Midlifers live their dreams by changing careers

At 47, attorney Frank Miele left a lucrative partnership at a law firm to open his own art gallery in New York City, a decision he says took him about "2½ seconds" to make and one he doesn't regret even in these tough economic times.

Joe Sabia of Boca Raton, Fla., was 46 when he quit his job selling medical products to become a physical education teacher and coach, which he calls "the best job in the world."

Bartan Kennedy, an assistant kindergarten teacher in Stamford, Conn., was 50 when she realized she still wanted to fulfill her lifelong desire to be a performer. So she took a job doing dramatic storytelling at three local libraries and now entertains 200 children every week.

"My audience is young and enthusiastic and forgiving, and I am finally a star," she says.

With the economy on the skids and retirement benefits being cut, many people realize they will need to continue working much longer than they ever expected, and they're rethinking how they want to spend those years.

Is there still time to switch, take a risk and pursue an old dream, a secret passion, something meaningful? USA TODAY asked to hear from readers who did just that, and dozens responded with details about how they changed course.

"People are realizing that they might be working for a long time, so they might as well find something that they like," says life coach Laura Berman Fortgang, author of Now What? 90 Days to a New Life Direction.

At least 5.3 million people ages 44 to 70 in the USA have encore careers, ones that combine income, personal meaning and social impact, and many more would like to pursue such jobs, according to the MetLife Foundation and Civic Ventures, a national think tank.

But figuring out what to do can be a daunting task, experts say, and many people are frozen in indecision and fear. Too often people dismiss their passions and dreams as improbable because they might need more training or because they feel as if they'll be throwing away years they invested in graduate school or their current careers, Fortgang says.

Many clients tell her they have no idea how to begin to uncover another passion or dream within themselves. They say to her: "I don't know what else I would do." She looks at them and says, "I bet you do, but you don't want to admit it." Fortgang has clients write their life stories so they can uncover forgotten interests.

Frank Farley, a psychologist at Temple University in Philadelphia and former president of the American Psychological Association, says figuring out something that will sustain your commitment, passion and drive for years to come takes careful thought. "I have a simple formula for success in life," he says. "Success equals self-knowledge plus motivation."

When it comes to your self-knowledge, Farley advises taking a hard look at your current job.
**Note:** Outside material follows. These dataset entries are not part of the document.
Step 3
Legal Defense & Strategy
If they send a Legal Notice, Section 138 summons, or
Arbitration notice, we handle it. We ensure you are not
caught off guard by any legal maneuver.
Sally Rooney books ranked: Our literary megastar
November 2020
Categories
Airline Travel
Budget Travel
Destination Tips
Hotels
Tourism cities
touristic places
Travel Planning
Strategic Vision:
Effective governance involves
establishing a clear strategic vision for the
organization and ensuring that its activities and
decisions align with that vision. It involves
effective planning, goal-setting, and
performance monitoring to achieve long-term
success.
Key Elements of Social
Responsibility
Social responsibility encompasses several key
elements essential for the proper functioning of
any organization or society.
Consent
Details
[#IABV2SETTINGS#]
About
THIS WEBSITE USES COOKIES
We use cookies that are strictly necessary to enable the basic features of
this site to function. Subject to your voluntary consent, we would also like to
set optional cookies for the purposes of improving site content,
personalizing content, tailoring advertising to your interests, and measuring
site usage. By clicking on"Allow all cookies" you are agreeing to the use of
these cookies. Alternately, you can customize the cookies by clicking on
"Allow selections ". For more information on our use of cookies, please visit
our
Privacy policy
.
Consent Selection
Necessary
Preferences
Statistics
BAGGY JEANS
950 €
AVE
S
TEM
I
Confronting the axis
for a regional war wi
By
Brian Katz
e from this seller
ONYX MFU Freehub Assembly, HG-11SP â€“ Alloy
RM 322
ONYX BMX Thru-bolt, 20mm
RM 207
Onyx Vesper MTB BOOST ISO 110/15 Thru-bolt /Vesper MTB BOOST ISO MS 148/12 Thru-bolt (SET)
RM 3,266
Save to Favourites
What do you like about it, and what don't you like? Ask yourself if you have a passion such as art, landscaping or writing that you will regret not pursuing. "You don't want to look back and think, 'I wish I'd done that.'

"After you come up with some passions or interests that might evolve into a new career, then it's important to do a dispassionate analysis of them: Is this enough for me? Can I make enough to support myself and my spouse?"